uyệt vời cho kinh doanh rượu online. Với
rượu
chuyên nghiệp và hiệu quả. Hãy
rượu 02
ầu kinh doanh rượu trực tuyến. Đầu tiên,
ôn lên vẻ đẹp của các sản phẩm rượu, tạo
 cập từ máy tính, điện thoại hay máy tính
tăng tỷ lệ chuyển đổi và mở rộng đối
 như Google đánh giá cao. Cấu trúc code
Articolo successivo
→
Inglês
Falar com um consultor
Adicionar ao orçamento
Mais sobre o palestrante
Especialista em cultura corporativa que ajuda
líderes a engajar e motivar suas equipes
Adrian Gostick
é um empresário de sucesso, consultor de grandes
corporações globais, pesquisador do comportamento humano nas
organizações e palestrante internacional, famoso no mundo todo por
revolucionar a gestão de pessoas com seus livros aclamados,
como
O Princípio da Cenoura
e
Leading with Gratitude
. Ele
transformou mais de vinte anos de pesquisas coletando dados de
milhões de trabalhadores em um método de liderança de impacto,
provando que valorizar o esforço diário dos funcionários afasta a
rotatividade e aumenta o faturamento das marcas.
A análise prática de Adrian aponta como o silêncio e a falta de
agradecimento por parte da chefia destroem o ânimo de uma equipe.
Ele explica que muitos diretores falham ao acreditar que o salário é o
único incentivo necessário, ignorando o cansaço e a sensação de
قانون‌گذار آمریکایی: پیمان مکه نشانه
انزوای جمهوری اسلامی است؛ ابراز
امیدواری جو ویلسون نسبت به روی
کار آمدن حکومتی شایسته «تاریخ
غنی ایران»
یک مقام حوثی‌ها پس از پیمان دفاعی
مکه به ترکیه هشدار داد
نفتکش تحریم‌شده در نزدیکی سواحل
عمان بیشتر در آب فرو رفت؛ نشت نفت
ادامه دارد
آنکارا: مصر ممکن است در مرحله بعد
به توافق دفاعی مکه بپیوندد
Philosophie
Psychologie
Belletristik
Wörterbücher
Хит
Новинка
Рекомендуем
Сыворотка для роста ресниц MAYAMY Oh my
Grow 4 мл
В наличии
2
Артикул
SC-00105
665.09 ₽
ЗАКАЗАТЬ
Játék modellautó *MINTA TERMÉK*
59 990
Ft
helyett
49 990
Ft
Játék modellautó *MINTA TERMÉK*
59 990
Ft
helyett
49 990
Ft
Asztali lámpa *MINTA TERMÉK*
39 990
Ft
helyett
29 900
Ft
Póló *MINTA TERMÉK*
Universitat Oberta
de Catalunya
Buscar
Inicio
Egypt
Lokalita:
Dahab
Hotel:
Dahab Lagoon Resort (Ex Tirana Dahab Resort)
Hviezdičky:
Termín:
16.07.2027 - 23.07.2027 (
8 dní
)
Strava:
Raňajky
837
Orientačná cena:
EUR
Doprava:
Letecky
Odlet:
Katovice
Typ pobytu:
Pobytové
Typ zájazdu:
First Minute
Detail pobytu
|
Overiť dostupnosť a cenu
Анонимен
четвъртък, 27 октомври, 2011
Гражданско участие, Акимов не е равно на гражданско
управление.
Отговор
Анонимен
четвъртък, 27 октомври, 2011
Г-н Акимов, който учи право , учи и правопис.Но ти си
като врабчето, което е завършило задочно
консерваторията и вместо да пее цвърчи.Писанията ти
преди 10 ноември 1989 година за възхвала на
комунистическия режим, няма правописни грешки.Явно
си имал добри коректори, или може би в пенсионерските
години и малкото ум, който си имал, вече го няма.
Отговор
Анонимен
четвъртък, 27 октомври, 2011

- Problem to work on: Your answer must be every record above, retyped exactly.

- Reply to the task:
uyệt vời cho kinh doanh rượu online. Với
rượu
chuyên nghiệp và hiệu quả. Hãy
rượu 02
ầu kinh doanh rượu trực tuyến. Đầu tiên,
ôn lên vẻ đẹp của các sản phẩm rượu, tạo
 cập từ máy tính, điện thoại hay máy tính
tăng tỷ lệ chuyển đổi và mở rộng đối
 như Google đánh giá cao. Cấu trúc code
Articolo successivo
→
Inglês
Falar com um consultor
Adicionar ao orçamento
Mais sobre o palestrante
Especialista em cultura corporativa que ajuda
líderes a engajar e motivar suas equipes
Adrian Gostick
é um empresário de sucesso, consultor de grandes
corporações globais, pesquisador do comportamento humano nas
organizações e palestrante internacional, famoso no mundo todo por
revolucionar a gestão de pessoas com seus livros aclamados,
como
O Princípio da Cenoura
e
Leading with Gratitude
. Ele
transformou mais de vinte anos de pesquisas coletando dados de
milhões de trabalhadores em um método de liderança de impacto,
provando que valorizar o esforço diário dos funcionários afasta a
rotatividade e aumenta o faturamento das marcas.
A análise prática de Adrian aponta como o silêncio e a falta de
agradecimento por parte da chefia destroem o ânimo de uma equipe.
Ele explica que muitos diretores falham ao acreditar que o salário é o
único incentivo necessário, ignorando o cansaço e a sensação de
قانون‌گذار آمریکایی: پیمان مکه نشانه
انزوای جمهوری اسلامی است؛ ابراز
امیدواری جو ویلسون نسبت به روی
کار آمدن حکومتی شایسته «تاریخ
غنی ایران»
یک مقام حوثی‌ها پس از پیمان دفاعی
مکه به ترکیه هشدار داد
نفتکش تحریم‌شده در نزدیکی سواحل
عمان بیشتر در آب فرو رفت؛ نشت نفت
ادامه دارد
آنکارا: مصر ممکن است در مرحله بعد
به توافق دفاعی مکه بپیوندد
Philosophie
Psychologie
Belletristik
Wörterbücher
Хит
Новинка
Рекомендуем
Сыворотка для роста ресниц MAYAMY Oh my
Grow 4 мл
В наличии
2
Артикул
SC-00105
665.09 ₽
ЗАКАЗАТЬ
Játék modellautó *MINTA TERMÉK*
59 990
Ft
helyett
49 990
Ft
Játék modellautó *MINTA TERMÉK*
59 990
Ft
helyett
49 990
Ft
Asztali lámpa *MINTA TERMÉK*
39 990
Ft
helyett
29 900
Ft
Póló *MINTA TERMÉK*
Universitat Oberta
de Catalunya
Buscar
Inicio
Egypt
Lokalita:
Dahab
Hotel:
Dahab Lagoon Resort (Ex Tirana Dahab Resort)
Hviezdičky:
Termín:
16.07.2027 - 23.07.2027 (
8 dní
)
Strava:
Raňajky
837
Orientačná cena:
EUR
Doprava:
Letecky
Odlet:
Katovice
Typ pobytu:
Pobytové
Typ zájazdu:
First Minute
Detail pobytu
|
Overiť dostupnosť a cenu
Анонимен
четвъртък, 27 октомври, 2011
Гражданско участие, Акимов не е равно на гражданско
управление.
Отговор
Анонимен
четвъртък, 27 октомври, 2011
Г-н Акимов, който учи право , учи и правопис.Но ти си
като врабчето, което е завършило задочно
консерваторията и вместо да пее цвърчи.Писанията ти
преди 10 ноември 1989 година за възхвала на
комунистическия режим, няма правописни грешки.Явно
си имал добри коректори, или може би в пенсионерските
години и малкото ум, който си имал, вече го няма.
Отговор
Анонимен
четвъртък, 27 октомври, 2011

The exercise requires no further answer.